Каторжник, которого больше не слушают, протестует. Несколько свистков дают ему понять, что он злоупотребляет терпением публики, оставаясь на сцене. Он делает оскорбительный жест и исчезает за кулисами.
Но до Керенского какой-то тенор исполняет несколько популярных мелодий из Глазунова. Так как у него очаровательный голос и очень тонкая дикция публика требует исполнения еще трех романсов.
Но вот на сцене Керенский; он еще бледнее обыкновенного; он кажется измученным усталостью. Он немногими словами опровергает аргументацию каторжника его же доводами. Но как будто другие мысли проходили у него в голове и он неожиданно формулирует следующее странное заключение:
- Если мне не хотят верить и следовать за мной, я откажусь от власти. Никогда не употреблю силы, чтобы навязать мои убеждения... Когда какая-нибудь страна хочет броситься в пропасть, никакая сила человеческая не может помешать ей, и тем, кто находится у власти, остается одно: уйти...
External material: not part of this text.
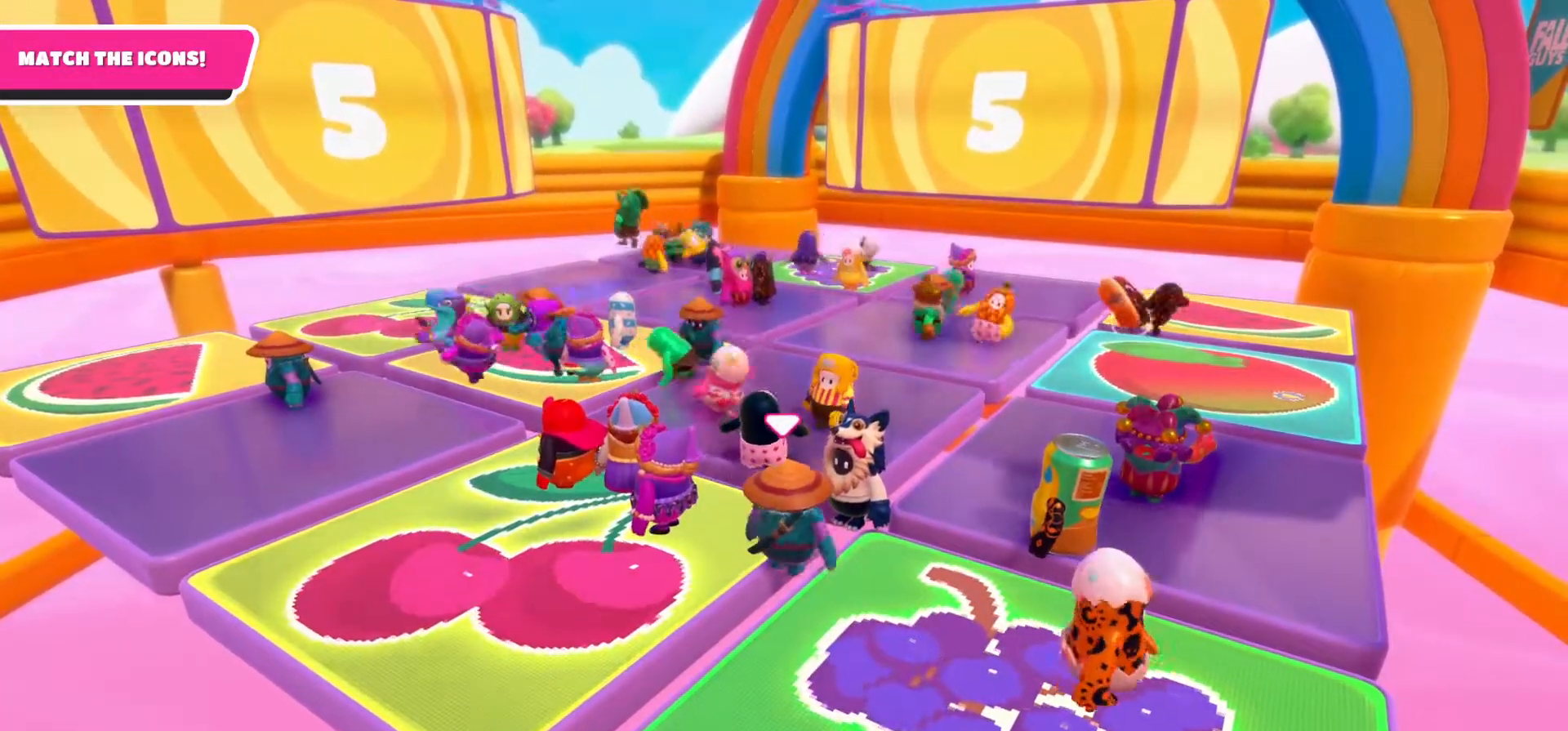
{"buttons": [], "left_stick": "center", "right_stick": "center", "events": [[150, "left_stick", "center"]]}
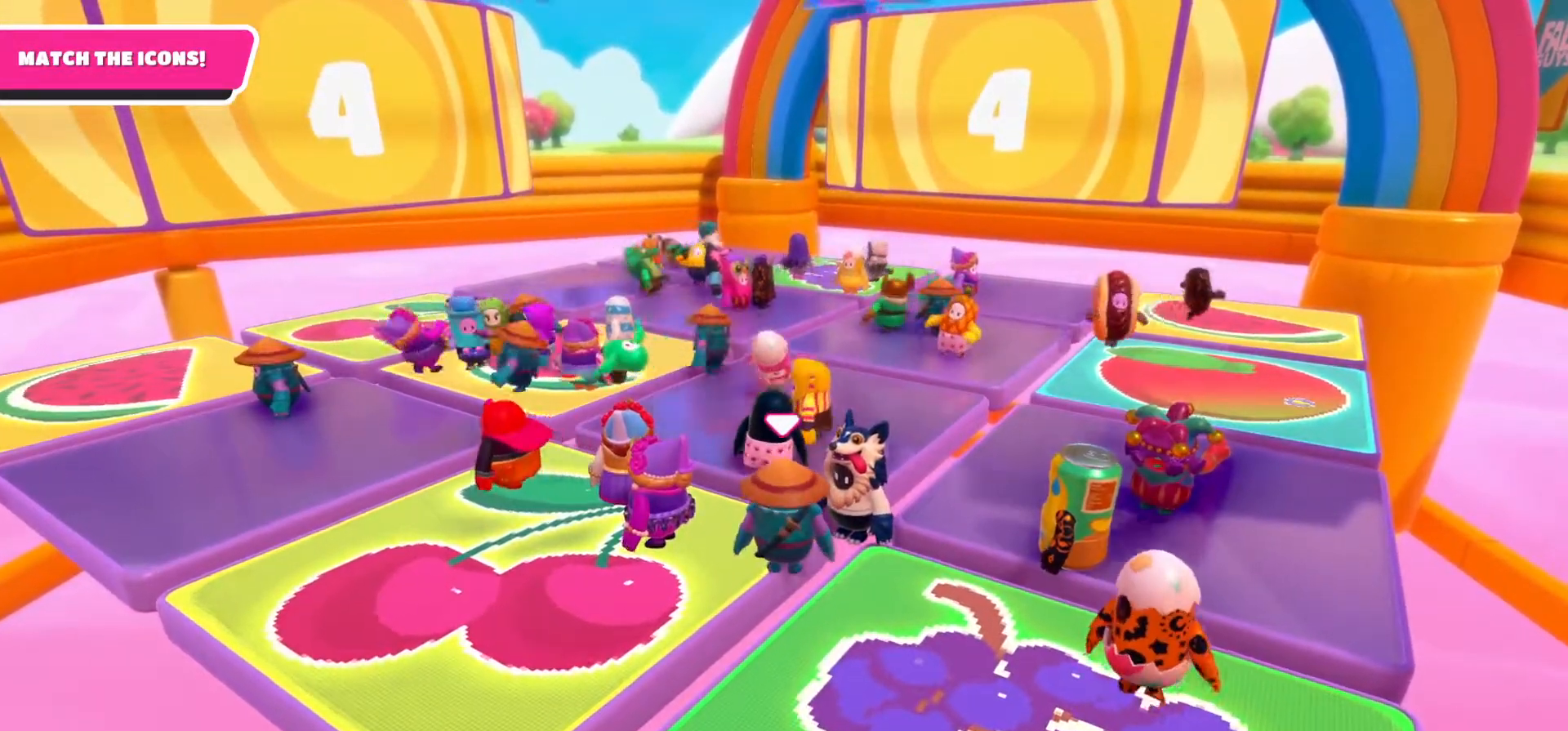
{"buttons": [], "left_stick": "center", "right_stick": "center", "events": []}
В то время, как он с разочарованным видом уходит со сцены, я думаю о его странной теории и мне хочется ему ответить: "Когда какая-нибудь страна хочет броситься в пропасть, долг ее правителей не уходить, а помешать этому, хотя бы рискуя жизнью".
Еще номер оркестра, и Альбер Тома берет слово. В короткой и сильной речи он приветствует русский пролетариат и превозносит патриотизм французских социалистов; он заявляет о необходимости победы именно в интересах будущего общества и пр.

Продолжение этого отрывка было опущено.